It's a Project Manager's World Newsletter with Dr. James Brown
      March, 2014 Full Moon Edition      

Risk Mitigation

Early execution is better, but we love later

I currently reside on the 7th floor of a condo overlooking a park in Florida. I have observed on many occasions people picnicking or barbequing in the park. Today at the park there was a family celebration with running kids, balloons and colored table cloths under a small pavilion. Unfortunately a line of severe thunderstorms was approaching.

Now all the signs of an upcoming storm were there, the imposing sky, the rush of the cool breeze, and distant lightening. Not to mention weather radar on mobile phones. Even the dogs the park goers brought were unsettled and began to howl. (Now I don’t speak dog, but I suspect the howls meant “Oh brilliant master, let’s go”).

What these park goers did is what I see them all do.

Despite all the indications they waited until the storm was on right on top of them before they committed to leaving. By waiting they ended up packing up and leaving at the height of the storm, dealing with high winds, getting soaked and putting themselves at risk for more dire consequences given the frequency and nearness of the lightening strikes.

The irony here is that this is what happens all the time. They see all the signs of the upcoming storm, but their zeal to continue along the current path causes them to wait making their exit a wet, frightful experience with paper plates flying through the air. Had they packed up early they could have done so in an organized fashion, without getting wet and with zero stress. Instead they were highly stressed, crying kids, barking dogs, with all their stuff soaked and just thrown together.

When it comes to Risk Mitigation early execution is better, but we love later.

Unfortunately a similar scenario occurs in the project management world all the time. All the signs and symptoms of a potential negative risk event materializing make themselves evident. Suppliers and vendors are usually not suddenly late, there are signs.
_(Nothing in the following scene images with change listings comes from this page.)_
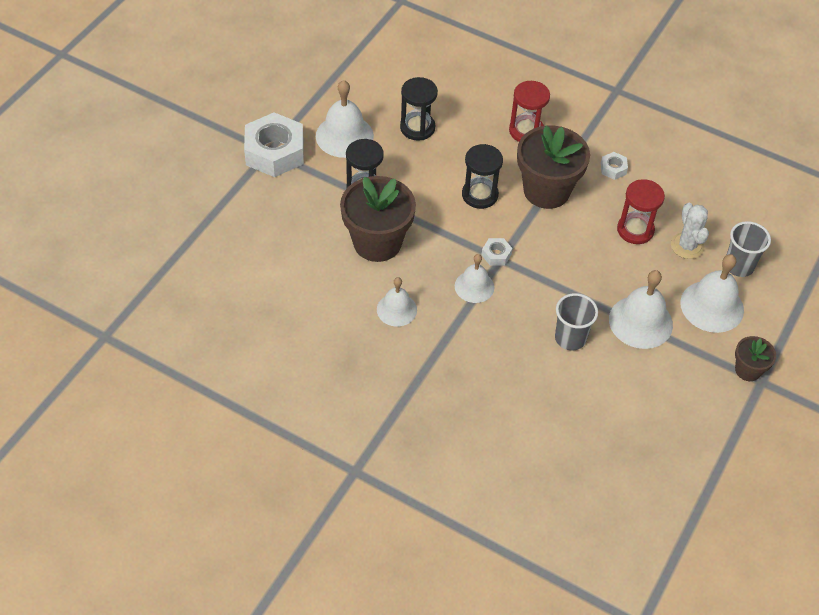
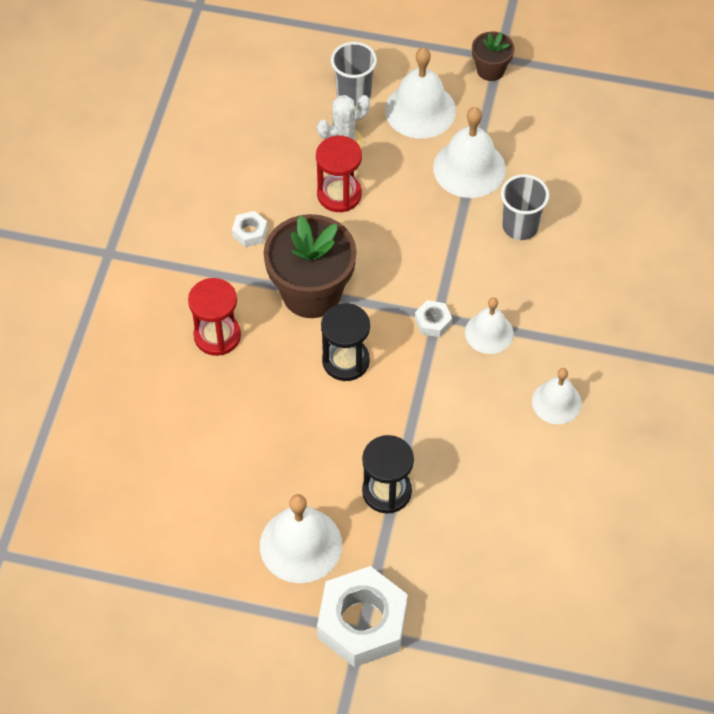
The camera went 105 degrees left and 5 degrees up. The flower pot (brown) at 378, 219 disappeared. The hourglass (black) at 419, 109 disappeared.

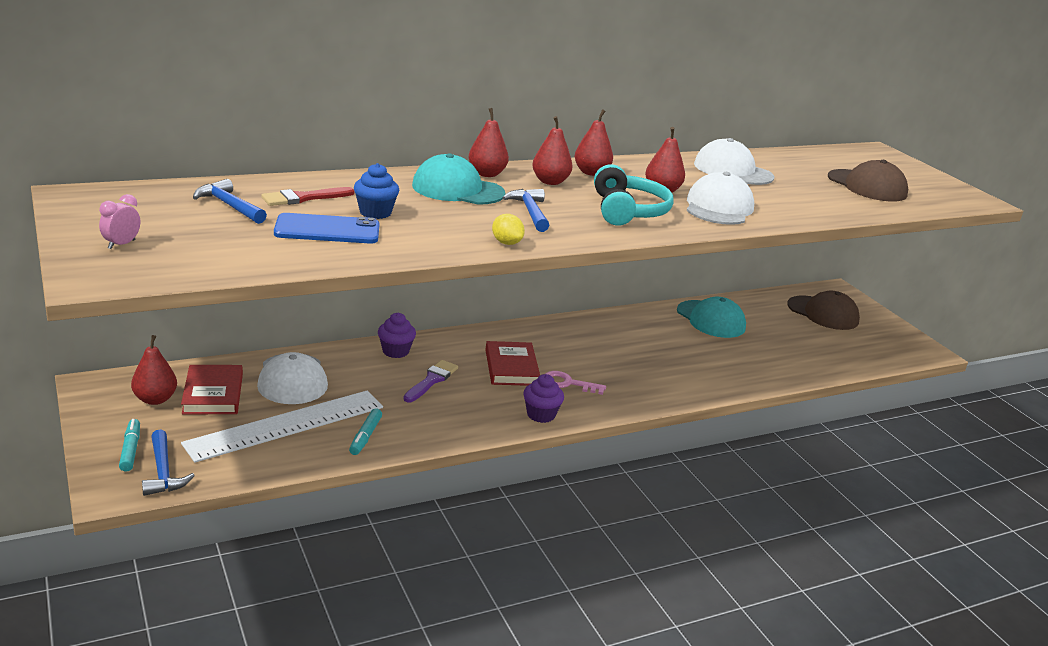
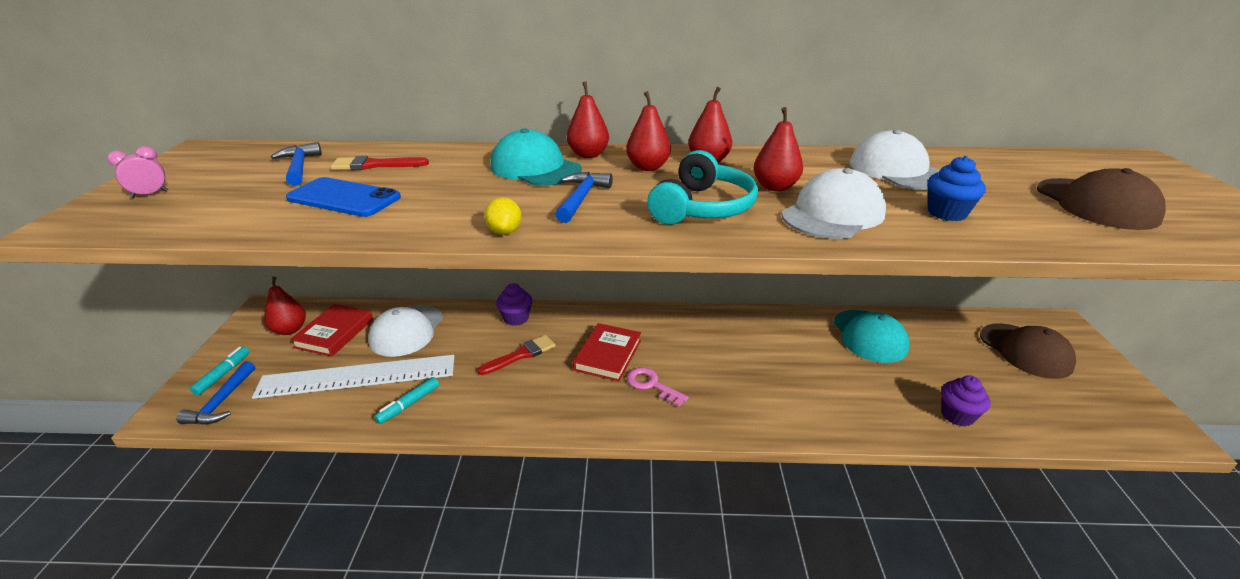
The camera went 30 degrees right and 5 degrees up. The brush (purple) at 430, 381 became the brush (red) at 516, 355. The cupcake (blue) moved from 376, 191 to 956, 188. The cupcake (purple) moved from 543, 398 to 966, 401.

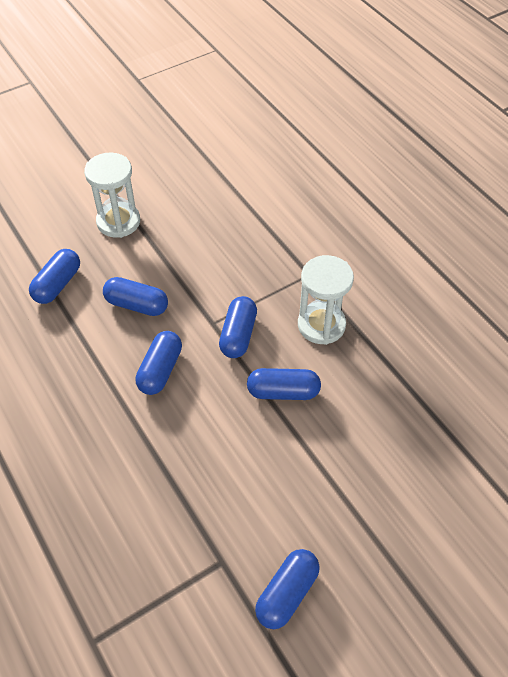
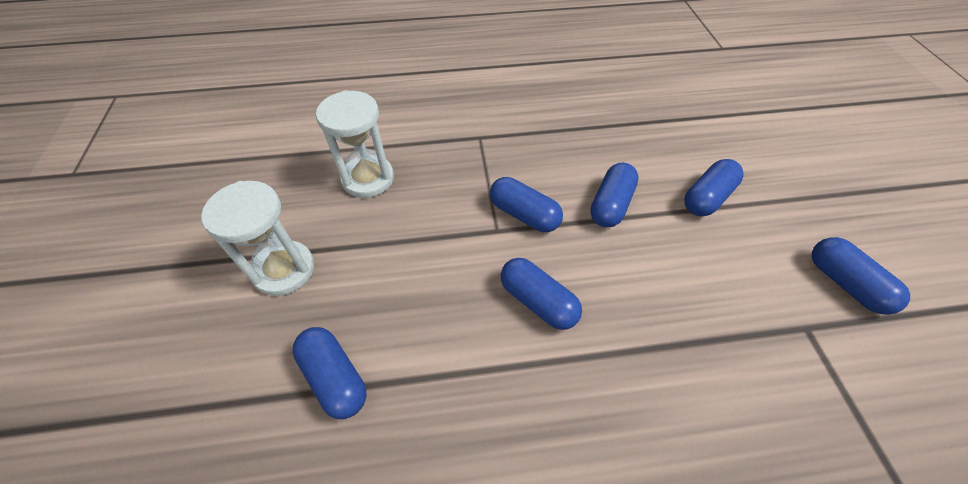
The camera went 65 degrees left and 0 degrees up. The hourglass (white) moved from 326, 300 to 355, 144. The capsule (blue) moved from 135, 296 to 713, 187.

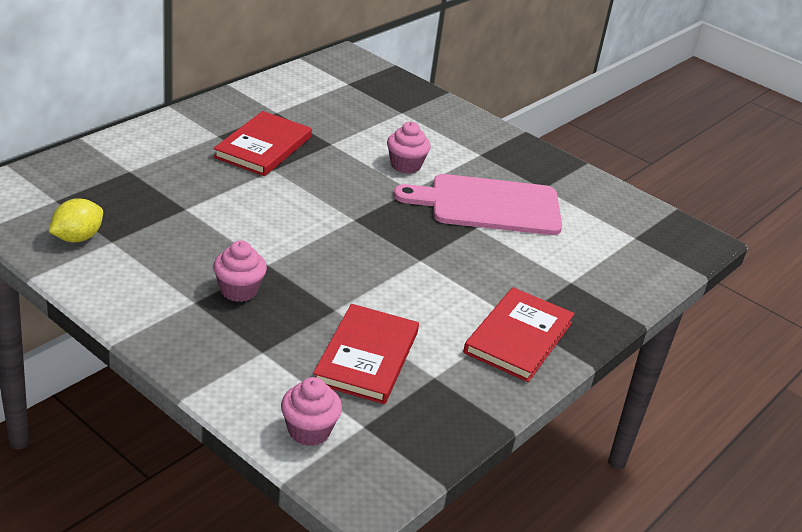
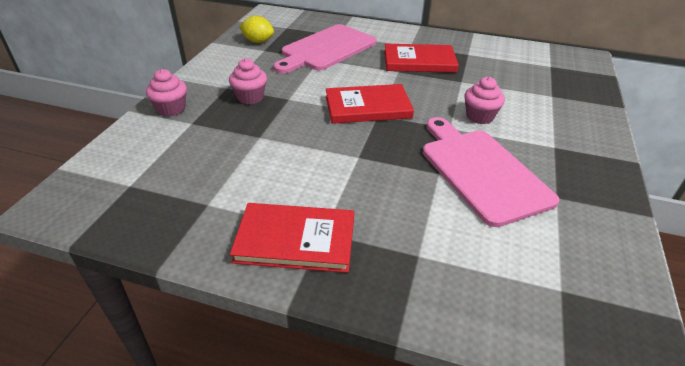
The camera went 70 degrees right and 5 degrees up. The cupcake (pink) moved from 311, 411 to 166, 93. The cutting board (pink) at 325, 49 appeared. The book (red) moved from 366, 354 to 370, 104.

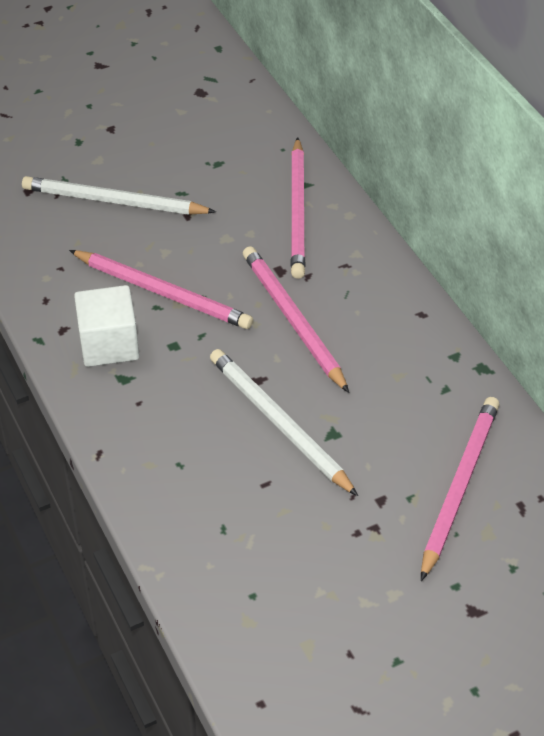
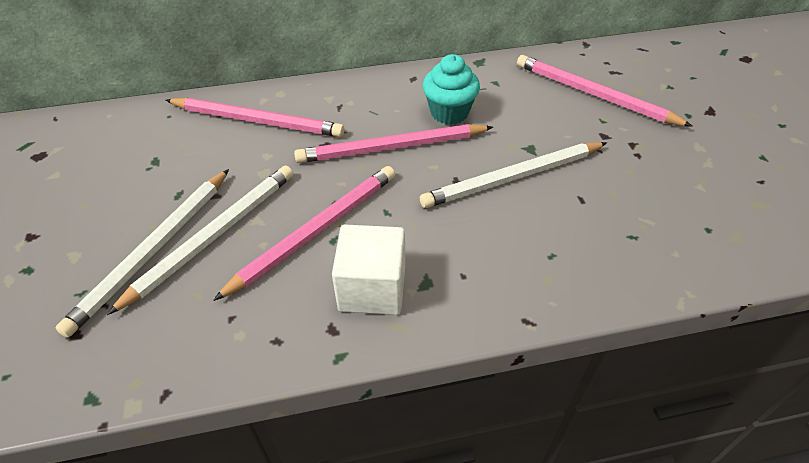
The camera went 75 degrees left and 0 degrees up. The pencil (white) at 200, 240 appeared. The cupcake (turquoise) at 451, 89 appeared.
Requirements are not instantly poor or nonexistent, there are signs. Failures in testing are rarely unexpected, there are signs. etc. etc.

Given these signs any rational observer or howling dog would say “let’s act now to mitigate this risk.” But the zeal to continue along the current path causes us to delay. If we execute the risk mitigation strategy early it will delay the schedule or impact costs or upset the vice president, besides its not 100 percent the risk will occur. So instead we wait, despite all the signs and then later, when the impending risk absolutely must be mitigated, it is a chaotic experience that costs more with many more negative impacts and disgruntled stakeholders. By delaying risk mitigation we in fact created a more stressful, emergency situation.